1 SEPTEMBER 2015 – A spectacular end of the brilliant Czech journey through the festival of theatrical plenty.

With opulently beautiful fireworks has ended the world’s biggest celebration of performing arts. Throughout August the streets of Edinburgh have once again experienced the 3-week long buzz of street entertainers, military parades, circus acrobats, restless clowns, stand-up comedians, theater celebrities, costumed weirdoes, eagerly discussing theatre journalist and critics (or pseudo-critics). Plentiful, ungraspable, chaotic, fascinating…


Edinburgh in August is a city like any other. It is not just the Fringe festival that occupies the streets, pubs, theatres, public houses and parks with its 3,000 shows brought from all around the world and performed daily at all places imaginable.  Apart from the Fringe there are at least another five festivals happening at the same time within the city, varying from the famous opera houses performances showcasing some biggest names of contemporary theatre makers (Edinburgh International Festival), literary events of world’s significance (Edinburgh International Book Festival) to the fringe theatre activities serving the original role of the Fringe with the capital F (Forest Fringe).

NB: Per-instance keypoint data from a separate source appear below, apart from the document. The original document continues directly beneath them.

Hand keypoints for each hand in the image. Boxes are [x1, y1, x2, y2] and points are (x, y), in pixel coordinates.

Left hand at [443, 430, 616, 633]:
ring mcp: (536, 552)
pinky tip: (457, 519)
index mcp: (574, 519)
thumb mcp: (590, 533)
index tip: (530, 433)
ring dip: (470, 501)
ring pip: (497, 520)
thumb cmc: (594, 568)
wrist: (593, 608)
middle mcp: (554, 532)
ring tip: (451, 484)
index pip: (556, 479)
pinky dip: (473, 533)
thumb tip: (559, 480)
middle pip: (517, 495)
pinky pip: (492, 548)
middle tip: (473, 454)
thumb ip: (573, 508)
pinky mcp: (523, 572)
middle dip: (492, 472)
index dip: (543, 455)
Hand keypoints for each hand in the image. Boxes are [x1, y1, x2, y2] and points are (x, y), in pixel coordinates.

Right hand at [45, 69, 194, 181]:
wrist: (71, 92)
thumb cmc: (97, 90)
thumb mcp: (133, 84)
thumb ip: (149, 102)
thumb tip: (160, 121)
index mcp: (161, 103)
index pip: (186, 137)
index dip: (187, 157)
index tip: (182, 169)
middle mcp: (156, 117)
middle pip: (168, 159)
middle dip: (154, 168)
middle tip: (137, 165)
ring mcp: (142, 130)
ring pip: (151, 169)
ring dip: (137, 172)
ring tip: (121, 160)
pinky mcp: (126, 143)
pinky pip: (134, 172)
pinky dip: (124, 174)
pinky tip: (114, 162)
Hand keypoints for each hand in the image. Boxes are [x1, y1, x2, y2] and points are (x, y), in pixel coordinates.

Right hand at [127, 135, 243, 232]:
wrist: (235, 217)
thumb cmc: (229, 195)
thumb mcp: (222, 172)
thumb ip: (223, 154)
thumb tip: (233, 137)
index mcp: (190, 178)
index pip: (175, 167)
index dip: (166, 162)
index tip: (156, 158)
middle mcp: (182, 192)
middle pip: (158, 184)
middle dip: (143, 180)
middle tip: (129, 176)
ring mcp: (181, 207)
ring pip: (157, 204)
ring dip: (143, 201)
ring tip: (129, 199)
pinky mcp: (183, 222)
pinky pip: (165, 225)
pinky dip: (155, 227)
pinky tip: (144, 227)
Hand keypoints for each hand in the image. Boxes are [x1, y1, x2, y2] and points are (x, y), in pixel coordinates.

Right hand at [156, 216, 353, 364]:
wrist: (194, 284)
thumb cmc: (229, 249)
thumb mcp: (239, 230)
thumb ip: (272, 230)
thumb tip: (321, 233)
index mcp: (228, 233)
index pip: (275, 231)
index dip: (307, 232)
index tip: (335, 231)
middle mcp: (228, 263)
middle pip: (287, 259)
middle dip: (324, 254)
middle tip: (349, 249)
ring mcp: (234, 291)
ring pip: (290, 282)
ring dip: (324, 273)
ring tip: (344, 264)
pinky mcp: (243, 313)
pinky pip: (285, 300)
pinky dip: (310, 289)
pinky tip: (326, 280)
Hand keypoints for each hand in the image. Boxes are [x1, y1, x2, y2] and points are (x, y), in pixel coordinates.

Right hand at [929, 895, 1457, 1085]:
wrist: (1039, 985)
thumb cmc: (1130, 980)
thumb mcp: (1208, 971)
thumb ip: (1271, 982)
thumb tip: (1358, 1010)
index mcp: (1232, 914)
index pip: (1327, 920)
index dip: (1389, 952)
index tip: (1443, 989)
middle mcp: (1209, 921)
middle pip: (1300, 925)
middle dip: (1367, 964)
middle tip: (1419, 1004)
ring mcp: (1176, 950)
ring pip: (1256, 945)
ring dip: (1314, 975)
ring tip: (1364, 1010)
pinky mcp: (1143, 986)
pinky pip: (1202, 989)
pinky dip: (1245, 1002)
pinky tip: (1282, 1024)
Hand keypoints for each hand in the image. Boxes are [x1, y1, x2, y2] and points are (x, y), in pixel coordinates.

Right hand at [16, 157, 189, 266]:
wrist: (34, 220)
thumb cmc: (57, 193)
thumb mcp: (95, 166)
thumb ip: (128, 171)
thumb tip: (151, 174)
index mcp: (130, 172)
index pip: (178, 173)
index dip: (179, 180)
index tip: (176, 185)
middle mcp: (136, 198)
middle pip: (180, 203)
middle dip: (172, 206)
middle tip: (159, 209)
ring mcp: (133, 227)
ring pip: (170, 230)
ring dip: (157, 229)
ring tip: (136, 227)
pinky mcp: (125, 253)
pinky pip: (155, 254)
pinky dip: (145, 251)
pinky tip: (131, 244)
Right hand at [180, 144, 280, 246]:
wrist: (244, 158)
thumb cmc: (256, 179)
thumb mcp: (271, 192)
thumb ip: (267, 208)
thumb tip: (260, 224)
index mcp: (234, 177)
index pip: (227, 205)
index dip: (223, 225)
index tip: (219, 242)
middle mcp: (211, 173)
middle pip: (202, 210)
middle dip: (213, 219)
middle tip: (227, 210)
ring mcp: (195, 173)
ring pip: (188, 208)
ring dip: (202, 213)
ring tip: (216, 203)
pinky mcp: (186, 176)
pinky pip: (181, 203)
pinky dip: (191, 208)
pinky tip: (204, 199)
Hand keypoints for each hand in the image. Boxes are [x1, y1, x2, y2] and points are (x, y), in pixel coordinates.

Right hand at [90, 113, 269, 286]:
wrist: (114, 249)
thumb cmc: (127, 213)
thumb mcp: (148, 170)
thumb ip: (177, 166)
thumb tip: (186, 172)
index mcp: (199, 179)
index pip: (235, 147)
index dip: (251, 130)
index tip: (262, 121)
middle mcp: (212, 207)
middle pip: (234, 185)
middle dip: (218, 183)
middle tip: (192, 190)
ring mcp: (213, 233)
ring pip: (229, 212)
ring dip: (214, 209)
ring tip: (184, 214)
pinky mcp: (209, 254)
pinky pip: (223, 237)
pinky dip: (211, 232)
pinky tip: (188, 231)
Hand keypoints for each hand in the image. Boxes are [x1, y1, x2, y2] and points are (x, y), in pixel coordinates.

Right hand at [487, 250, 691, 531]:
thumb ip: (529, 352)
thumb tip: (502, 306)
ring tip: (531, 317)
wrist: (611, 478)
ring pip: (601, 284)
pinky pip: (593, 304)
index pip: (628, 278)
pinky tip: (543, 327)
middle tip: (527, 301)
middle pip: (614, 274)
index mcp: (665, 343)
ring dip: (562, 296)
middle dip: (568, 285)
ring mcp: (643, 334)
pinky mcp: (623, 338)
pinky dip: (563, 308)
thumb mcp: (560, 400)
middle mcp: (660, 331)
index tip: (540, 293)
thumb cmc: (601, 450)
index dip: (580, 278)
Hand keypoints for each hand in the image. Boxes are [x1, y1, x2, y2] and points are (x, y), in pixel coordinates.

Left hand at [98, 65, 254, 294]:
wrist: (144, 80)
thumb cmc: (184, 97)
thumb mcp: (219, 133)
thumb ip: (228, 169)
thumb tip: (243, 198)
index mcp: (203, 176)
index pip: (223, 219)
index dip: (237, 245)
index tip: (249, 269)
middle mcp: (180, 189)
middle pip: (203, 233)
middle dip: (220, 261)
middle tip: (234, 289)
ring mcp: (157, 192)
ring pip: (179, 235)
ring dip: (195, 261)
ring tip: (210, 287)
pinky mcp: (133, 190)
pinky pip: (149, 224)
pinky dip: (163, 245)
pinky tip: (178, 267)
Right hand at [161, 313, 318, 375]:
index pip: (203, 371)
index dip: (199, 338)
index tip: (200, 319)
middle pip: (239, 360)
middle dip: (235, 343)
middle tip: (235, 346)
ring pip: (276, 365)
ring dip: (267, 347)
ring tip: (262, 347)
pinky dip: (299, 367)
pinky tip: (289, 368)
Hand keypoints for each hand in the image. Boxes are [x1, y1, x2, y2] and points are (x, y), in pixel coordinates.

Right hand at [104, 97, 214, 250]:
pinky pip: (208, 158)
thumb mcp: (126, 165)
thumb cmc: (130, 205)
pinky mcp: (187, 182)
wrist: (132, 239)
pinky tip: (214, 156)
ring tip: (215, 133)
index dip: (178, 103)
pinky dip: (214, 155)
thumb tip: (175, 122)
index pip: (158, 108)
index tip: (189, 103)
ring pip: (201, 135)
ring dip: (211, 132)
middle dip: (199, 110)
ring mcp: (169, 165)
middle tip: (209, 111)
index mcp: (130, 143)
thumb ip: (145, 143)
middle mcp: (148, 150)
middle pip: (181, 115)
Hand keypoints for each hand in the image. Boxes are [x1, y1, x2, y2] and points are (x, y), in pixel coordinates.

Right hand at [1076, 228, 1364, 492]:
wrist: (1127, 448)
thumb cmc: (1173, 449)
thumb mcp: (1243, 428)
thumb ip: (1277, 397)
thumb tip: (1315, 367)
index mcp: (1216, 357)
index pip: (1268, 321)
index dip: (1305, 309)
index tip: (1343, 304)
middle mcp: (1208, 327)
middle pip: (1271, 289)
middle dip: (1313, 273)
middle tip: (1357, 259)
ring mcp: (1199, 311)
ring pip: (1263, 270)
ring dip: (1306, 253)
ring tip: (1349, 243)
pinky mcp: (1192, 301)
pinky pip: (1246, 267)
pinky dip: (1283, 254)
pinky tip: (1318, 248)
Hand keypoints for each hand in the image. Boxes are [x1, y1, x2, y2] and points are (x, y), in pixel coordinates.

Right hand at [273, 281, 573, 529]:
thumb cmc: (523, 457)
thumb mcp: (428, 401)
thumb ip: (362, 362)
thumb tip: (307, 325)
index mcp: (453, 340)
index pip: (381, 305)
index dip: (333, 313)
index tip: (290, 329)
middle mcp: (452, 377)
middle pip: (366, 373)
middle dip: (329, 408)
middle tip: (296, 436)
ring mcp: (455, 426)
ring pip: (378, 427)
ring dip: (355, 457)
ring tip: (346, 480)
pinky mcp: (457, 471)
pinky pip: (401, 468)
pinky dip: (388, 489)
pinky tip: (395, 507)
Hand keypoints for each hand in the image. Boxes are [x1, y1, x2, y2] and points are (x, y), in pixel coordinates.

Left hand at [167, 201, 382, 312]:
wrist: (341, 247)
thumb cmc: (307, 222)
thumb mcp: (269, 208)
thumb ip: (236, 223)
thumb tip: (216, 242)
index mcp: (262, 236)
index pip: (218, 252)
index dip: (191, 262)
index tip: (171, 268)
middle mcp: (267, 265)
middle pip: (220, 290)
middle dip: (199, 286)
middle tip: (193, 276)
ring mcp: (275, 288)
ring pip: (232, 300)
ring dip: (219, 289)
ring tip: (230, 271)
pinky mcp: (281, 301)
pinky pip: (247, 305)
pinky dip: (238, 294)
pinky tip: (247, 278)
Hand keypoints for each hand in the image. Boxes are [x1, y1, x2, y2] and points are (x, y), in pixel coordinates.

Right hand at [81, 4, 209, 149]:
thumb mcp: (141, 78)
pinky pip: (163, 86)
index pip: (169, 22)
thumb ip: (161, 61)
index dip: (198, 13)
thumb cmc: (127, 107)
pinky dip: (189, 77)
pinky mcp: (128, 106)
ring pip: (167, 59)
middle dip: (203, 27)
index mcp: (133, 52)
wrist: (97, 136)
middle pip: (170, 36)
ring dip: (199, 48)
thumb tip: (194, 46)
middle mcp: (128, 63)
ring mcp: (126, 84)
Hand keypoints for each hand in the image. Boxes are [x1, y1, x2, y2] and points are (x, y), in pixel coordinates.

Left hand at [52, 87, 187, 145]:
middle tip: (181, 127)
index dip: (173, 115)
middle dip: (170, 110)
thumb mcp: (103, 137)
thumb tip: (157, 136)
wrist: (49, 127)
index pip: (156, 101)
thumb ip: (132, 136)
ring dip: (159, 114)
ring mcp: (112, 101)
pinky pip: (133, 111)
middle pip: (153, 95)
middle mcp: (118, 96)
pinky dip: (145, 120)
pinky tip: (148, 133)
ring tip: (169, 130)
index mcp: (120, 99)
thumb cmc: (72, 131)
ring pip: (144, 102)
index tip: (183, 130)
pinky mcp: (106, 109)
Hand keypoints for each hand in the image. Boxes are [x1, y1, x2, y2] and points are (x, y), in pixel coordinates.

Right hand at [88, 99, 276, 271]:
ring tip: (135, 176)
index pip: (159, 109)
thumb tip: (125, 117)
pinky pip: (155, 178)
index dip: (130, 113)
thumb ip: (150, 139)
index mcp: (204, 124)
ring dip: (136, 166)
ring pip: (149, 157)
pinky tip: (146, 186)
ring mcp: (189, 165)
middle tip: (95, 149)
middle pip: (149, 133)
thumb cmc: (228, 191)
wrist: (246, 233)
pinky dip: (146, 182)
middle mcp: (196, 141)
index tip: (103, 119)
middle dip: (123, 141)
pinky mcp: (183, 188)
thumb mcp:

The festival season in Edinburgh has something for everybody however suspicious that may sound. As a result it may be rather uneasy to keep oneself oriented within such artsy madness; hence there are few points that may save your sanity before you get lost somewhere between theatrical hell and theatre heaven. The most obvious guideline is to follow the review stars. The more stars have sparkled through a show’s reviews, the more audiences it will attract. It is a little baffling, as there are probably as many critiques, reviewers, arts bloggers and other “star-givers” as there are shows and so the city becomes over-flooded with 4 and 5-star stickers all over the festival posters within the first festival week. Regular festivalgoers have obviously developed their own techniques of picking the very best of the un-curated Fringe programme. Some venues, most generally, are patrons of their own programmes and have become notable guarantees of quality. As the Guardian famously made reference to the festival programme of Summerhall (one of the most popular arts venue at Fringe): "You could spend the entire three weeks at Summerhall and never be bored for a second."


As the festival programme gets even more varied over the years, it seems that the international mini-programmes such as our Czech Showcase serve as dramaturgical guidelines of increasing value. During the five years of its existence, the Czech Showcase has received growing recognition from festival organisers, art critics and art professionals alike. This year’s showcase has once again proven the dramaturgical consistency and high artistic quality of the selected shows with primary focus on cutting edge physical and dance theatre. The overall success of the showcase has been validated with the Herald Angel Award won by VerTeDance and three nominations for the Total Theatre Award (Correction, Antiwords, Boys Who Like to Play With Dolls).


The success of the Czech performances is even greater when we realize that Edinburgh turns into a real battlefield during Fringe.  Arts promoters from all around the world come to the festival ready to fight for the recognition of their shows while artists are often willing to do literally anything to earn their bit of publicity (like to perform a life threatening trapeze stunt from a city centre bridge with no safety net whatsoever – cheers for that, La Putyka J)


Thanks again to the brilliant Czech artists who have been courageous and bold enough to encounter the world’s’ toughest competition and thrive!